A triad of symptoms can occur when someone experiences a Demerol overdose. According to the World Health Organization, these are unconsciousness, pinpoint pupils, and respiratory depression.
The risk of overdose increases when someone uses a sedative medication, another opioid, or alcohol with Demerol. This is because all these drugs can cause respiratory depression.
Other symptoms that may occur when someone experiences an overdose include:
- Inability to talk despite being awake
- The skin becoming bluish or ashen, depending on the person’s skin tone
- Limp body
- Choking sounds
- Nails and lips that appear bluish or purplish
- Clammy or pale face
- Erratic, absent, or slow heartbeat
How Does Overdose Occur?
There is not a specific dose of Demerol that might be fatal. Those who are of low weight, people under age 18, and those who are medically frail are at a higher risk of an overdose. In some cases, an overdose can occur with just one dose of this drug.
For someone who is not naïve to opioids, it may take a higher dose to experience an overdose, but this is not always true. Someone may also be at a higher risk for an overdose if they are using alcohol or other drugs with Demerol.
Ultimately, it can be very difficult to predict what dosage will trigger an overdose. The only way to prevent an overdose is not to use this drug.
How Is an Overdose Treated?
Because Demerol is an opioid, naloxone can be used to help someone experiencing an overdose. This is a drug that is classified as an opioid antagonist, and it is capable of rapidly reversing an overdose on Demerol and other opioids, according to the National Institute on Drug Abuse.

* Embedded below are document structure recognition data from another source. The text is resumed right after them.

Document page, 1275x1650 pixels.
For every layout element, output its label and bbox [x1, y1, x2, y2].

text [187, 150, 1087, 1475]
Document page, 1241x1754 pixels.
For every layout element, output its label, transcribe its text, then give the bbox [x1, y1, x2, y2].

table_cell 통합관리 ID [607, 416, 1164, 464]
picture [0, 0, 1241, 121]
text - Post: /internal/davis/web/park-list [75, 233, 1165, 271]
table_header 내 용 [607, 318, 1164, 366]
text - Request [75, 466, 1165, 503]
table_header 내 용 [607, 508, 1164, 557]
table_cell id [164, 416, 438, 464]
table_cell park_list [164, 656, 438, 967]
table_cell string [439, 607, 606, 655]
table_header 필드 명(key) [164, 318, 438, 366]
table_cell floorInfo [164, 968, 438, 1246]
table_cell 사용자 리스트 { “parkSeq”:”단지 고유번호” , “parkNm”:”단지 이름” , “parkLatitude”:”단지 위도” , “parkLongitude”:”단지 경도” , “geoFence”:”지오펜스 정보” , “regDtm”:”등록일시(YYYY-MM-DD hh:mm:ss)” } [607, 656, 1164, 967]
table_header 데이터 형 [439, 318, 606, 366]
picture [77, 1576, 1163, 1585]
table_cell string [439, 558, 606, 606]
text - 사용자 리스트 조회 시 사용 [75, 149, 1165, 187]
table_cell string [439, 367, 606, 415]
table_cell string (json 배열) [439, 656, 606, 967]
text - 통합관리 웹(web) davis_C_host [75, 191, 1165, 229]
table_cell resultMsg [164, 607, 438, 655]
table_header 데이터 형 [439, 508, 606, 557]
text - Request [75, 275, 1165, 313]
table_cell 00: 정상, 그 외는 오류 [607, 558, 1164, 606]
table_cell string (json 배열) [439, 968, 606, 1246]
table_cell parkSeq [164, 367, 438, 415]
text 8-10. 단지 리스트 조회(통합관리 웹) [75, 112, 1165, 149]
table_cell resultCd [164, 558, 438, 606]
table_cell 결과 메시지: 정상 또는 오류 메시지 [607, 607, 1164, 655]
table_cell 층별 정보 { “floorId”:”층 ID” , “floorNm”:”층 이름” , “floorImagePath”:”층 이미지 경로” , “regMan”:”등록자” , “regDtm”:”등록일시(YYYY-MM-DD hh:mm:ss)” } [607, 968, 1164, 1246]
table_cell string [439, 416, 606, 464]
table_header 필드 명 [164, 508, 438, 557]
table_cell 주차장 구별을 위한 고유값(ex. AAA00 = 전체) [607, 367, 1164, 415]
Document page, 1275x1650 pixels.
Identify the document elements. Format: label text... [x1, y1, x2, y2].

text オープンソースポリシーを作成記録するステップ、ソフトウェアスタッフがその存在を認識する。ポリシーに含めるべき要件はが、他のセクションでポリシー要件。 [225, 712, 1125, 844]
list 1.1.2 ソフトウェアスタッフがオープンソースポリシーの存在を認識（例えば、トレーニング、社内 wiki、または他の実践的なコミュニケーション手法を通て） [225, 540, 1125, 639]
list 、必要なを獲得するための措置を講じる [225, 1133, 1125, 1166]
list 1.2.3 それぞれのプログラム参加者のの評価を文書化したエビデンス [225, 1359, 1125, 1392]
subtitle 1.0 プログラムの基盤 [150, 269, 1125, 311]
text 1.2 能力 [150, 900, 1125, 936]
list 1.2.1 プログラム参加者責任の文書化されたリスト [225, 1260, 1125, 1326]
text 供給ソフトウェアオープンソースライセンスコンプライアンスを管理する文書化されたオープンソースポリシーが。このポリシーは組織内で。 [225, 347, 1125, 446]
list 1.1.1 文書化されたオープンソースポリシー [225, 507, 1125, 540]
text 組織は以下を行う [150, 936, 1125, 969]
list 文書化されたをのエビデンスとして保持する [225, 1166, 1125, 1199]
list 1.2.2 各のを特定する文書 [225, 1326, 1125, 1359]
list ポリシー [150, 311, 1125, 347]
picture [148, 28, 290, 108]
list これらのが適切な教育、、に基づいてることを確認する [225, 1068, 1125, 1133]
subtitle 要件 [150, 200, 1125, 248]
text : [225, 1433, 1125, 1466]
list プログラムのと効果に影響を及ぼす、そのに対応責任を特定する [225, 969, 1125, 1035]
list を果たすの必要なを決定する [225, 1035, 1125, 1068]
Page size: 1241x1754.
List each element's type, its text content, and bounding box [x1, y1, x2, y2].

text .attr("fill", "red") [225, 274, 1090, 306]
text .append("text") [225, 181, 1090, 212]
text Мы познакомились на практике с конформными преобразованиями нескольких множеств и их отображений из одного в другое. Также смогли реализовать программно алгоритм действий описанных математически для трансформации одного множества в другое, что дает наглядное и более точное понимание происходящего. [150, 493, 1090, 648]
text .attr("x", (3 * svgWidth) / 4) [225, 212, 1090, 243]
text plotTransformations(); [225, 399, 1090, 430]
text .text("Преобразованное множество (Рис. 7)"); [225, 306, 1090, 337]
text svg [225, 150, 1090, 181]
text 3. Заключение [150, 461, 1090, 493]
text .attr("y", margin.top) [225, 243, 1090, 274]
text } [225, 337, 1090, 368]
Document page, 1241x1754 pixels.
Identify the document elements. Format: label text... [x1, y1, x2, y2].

This drug must be given as quickly as possible after someone shows the symptoms of an overdose. Some people will need more than a single dose to overcome the overdose.
Other things should be done when a person is experiencing an overdose. Any person who is with the person who has overdosed should immediately call 911 to get medical attention. Turn the person on their side to prevent them from aspirating since this could be fatal. If the person is not breathing, provide rescue breaths.
How Is Addiction Treated?
Several therapies and methods might be used to treat an addiction to Demerol. The first step is usually going through the detox process to help the person withdraw safely from the drug. This can include medical supervision and medications to keep the person comfortable as they go through the process.
Once someone has gone through detox, they have to decide if they will undergo inpatient or outpatient treatment. With inpatient treatment, clients live at the facility while undergoing treatment. An outpatient center makes it possible for someone to live their life and remain at home while they go through the treatment process. Both forms of treatment can be effective, but a strong support system and safe home environment are needed for outpatient treatment to be a good choice.
Treatment facilities typically provide multiple therapies. These can include individual and group talk therapy, treatments to help people improve their social skills, and therapies that work to help people integrate into society as sober people.
How Do You Choose a Treatment Facility?
It is important that the facility can provide the therapies and other services the specific client needs. For example, if the client has a mental health disorder in addition to a substance use disorder, the facility must be able to treat both conditions simultaneously. Inquire about the accessible offerings, areas of expertise for doctors and therapists, and available complementary therapies.
The facility should have immediate openings so the person can enter treatment without delay. They should also be able to walk you through the process of using insurance and detail other financial specifics.
Ultimately, comprehensive addiction treatment can help those struggling with Demerol abuse to achieve a new life in recovery. Without professional help, relapse is highly likely even if detox is successful.